Task prompt:
The answer should hold only the lines from the one containing "falska fasad." through the one containing "que el Gobierno atienda las demandas del" in the entries below, copied exactly, without pictures.

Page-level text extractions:
'''

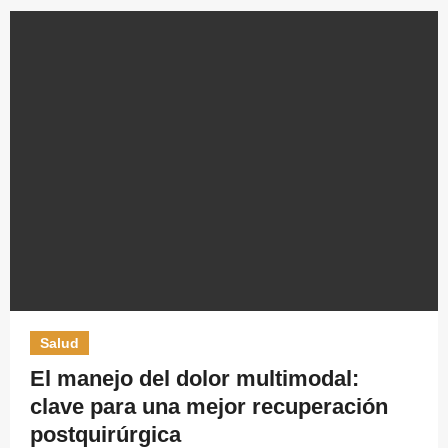
Salud
El manejo del dolor multimodal:
clave para una mejor recuperación
postquirúrgica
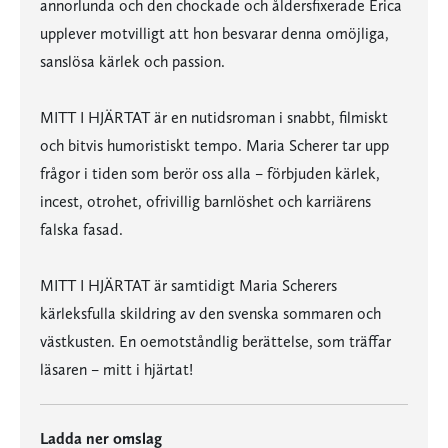
annorlunda och den chockade och åldersfixerade Erica
upplever motvilligt att hon besvarar denna omöjliga,
sanslösa kärlek och passion.
MITT I HJÄRTAT är en nutidsroman i snabbt, filmiskt
och bitvis humoristiskt tempo. Maria Scherer tar upp
frågor i tiden som berör oss alla – förbjuden kärlek,
incest, otrohet, ofrivillig barnlöshet och karriärens
falska fasad.
MITT I HJÄRTAT är samtidigt Maria Scherers
kärleksfulla skildring av den svenska sommaren och
västkusten. En oemotståndlig berättelse, som träffar
läsaren – mitt i hjärtat!
Ladda ner omslag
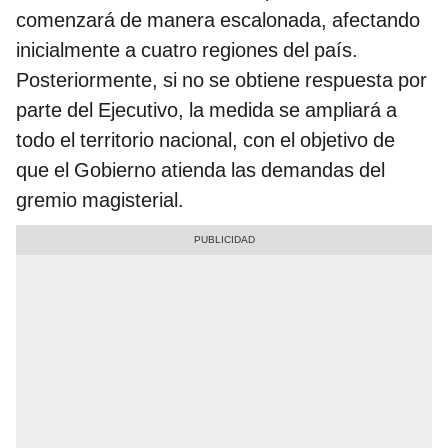
comenzará de manera escalonada, afectando
inicialmente a cuatro regiones del país.
Posteriormente, si no se obtiene respuesta por
parte del Ejecutivo, la medida se ampliará a
todo el territorio nacional, con el objetivo de
que el Gobierno atienda las demandas del
gremio magisterial.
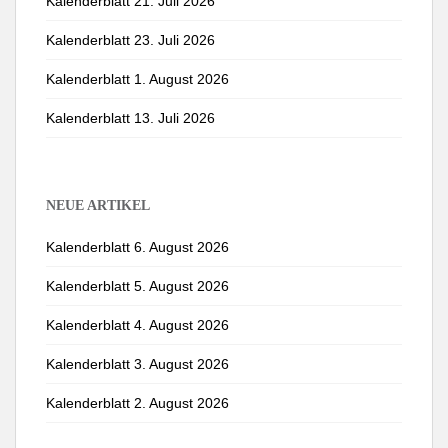
Kalenderblatt 21. Juli 2026
Kalenderblatt 23. Juli 2026
Kalenderblatt 1. August 2026
Kalenderblatt 13. Juli 2026
NEUE ARTIKEL
Kalenderblatt 6. August 2026
Kalenderblatt 5. August 2026
Kalenderblatt 4. August 2026
Kalenderblatt 3. August 2026
Kalenderblatt 2. August 2026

'''

Answer section:
falska fasad.
MITT I HJÄRTAT är samtidigt Maria Scherers
kärleksfulla skildring av den svenska sommaren och
västkusten. En oemotståndlig berättelse, som träffar
läsaren – mitt i hjärtat!
Ladda ner omslag
comenzará de manera escalonada, afectando
inicialmente a cuatro regiones del país.
Posteriormente, si no se obtiene respuesta por
parte del Ejecutivo, la medida se ampliará a
todo el territorio nacional, con el objetivo de
que el Gobierno atienda las demandas del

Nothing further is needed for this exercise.